● **WHAT THE EXERCISE ASKS**
Using the listing below, copy exactly each line from the one that has "middle tip: (131, 192)" through the one that has "pinky dip: (156, 158)"; omit the pictures.

--- --- ---

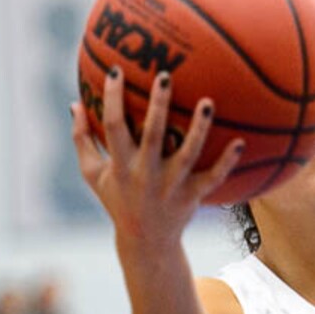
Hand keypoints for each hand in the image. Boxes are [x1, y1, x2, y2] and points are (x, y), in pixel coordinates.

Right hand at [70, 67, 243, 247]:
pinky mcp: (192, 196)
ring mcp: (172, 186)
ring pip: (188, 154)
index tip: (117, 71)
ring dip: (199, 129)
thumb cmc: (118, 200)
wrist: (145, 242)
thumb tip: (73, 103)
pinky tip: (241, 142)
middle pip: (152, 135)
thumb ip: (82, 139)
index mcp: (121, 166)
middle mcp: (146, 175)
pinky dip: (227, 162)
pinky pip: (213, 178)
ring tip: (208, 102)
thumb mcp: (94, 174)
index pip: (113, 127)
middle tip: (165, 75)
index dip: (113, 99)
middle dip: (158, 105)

--- --- ---

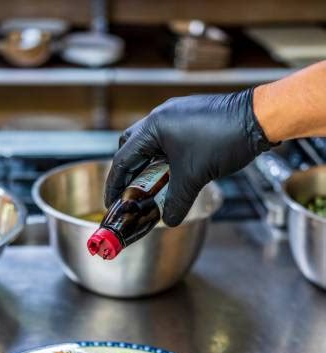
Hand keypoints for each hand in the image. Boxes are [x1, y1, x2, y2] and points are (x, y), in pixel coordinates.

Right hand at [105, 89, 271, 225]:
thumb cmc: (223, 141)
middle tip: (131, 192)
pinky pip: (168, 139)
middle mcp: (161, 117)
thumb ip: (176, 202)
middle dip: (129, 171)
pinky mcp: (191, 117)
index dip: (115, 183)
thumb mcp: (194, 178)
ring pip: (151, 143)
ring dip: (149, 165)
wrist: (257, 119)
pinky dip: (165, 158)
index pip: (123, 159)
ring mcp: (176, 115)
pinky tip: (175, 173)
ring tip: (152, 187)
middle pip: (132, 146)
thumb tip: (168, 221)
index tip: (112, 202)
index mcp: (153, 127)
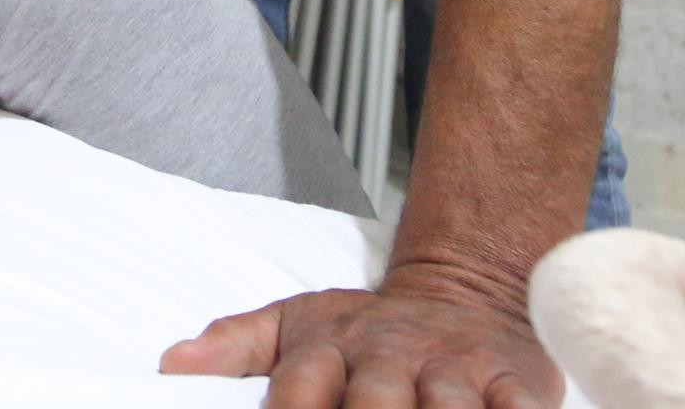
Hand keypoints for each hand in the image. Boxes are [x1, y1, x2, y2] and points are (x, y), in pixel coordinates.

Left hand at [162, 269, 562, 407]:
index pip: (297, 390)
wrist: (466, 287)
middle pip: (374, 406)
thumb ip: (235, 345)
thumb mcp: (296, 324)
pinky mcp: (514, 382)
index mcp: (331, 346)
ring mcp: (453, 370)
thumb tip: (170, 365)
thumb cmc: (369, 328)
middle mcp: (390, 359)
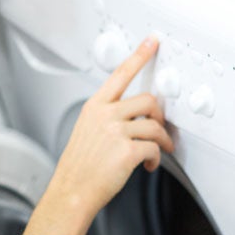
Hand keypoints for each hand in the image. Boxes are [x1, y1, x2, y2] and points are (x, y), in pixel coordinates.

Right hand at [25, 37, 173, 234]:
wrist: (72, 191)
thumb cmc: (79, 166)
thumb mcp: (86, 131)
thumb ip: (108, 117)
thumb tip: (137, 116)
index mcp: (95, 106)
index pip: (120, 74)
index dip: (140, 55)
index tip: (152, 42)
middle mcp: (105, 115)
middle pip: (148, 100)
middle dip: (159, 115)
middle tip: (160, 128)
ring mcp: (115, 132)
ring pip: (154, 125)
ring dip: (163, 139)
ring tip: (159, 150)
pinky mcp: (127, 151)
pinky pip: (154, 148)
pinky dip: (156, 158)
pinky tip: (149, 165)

--- --- ---

● **WRITTEN REPLY**
middle tip: (131, 192)
pinky pip: (168, 139)
middle mcp: (161, 117)
thumb ip: (176, 202)
middle dip: (129, 171)
pinky mcp: (191, 117)
index dip: (115, 183)
thumb mcp: (194, 178)
ring pip: (151, 143)
ring dip: (149, 165)
wrist: (257, 119)
pinky dip: (165, 158)
index pip: (123, 159)
ring mcp: (176, 115)
pinky tip: (175, 173)
ring tip: (152, 187)
middle pip: (132, 146)
thumb tip: (168, 221)
index tip: (112, 202)
index mcp: (153, 127)
Hand keypoints for each hand in the image. Boxes are [x1, y1, x2, y2] and points are (x, y), in pixel coordinates.

Left hand at [162, 269, 562, 407]:
index pip: (297, 390)
wrist: (466, 287)
middle pip: (374, 406)
thumb ip: (235, 345)
thumb mcp: (296, 324)
pinky mcp: (514, 382)
index mcp: (331, 346)
ring mcp: (453, 370)
thumb tip: (170, 365)
thumb cmc: (369, 328)
middle mcp: (390, 359)
Hand keypoints for each hand in the image. Boxes are [x1, y1, x2, y2] and points are (x, y), in pixel coordinates.

Right hand at [25, 37, 173, 234]:
wrist: (72, 191)
thumb cmc: (79, 166)
thumb mcp: (86, 131)
thumb ip: (108, 117)
thumb tip: (137, 116)
index mcp: (95, 106)
index pip: (120, 74)
index dip: (140, 55)
index tip: (152, 42)
middle mcp: (105, 115)
middle pip: (148, 100)
middle dip: (159, 115)
middle tip: (160, 128)
ring mcp: (115, 132)
ring pip: (154, 125)
ring dip: (163, 139)
ring tip: (159, 150)
pinky mcp: (127, 151)
pinky pip: (154, 148)
pinky dip: (156, 158)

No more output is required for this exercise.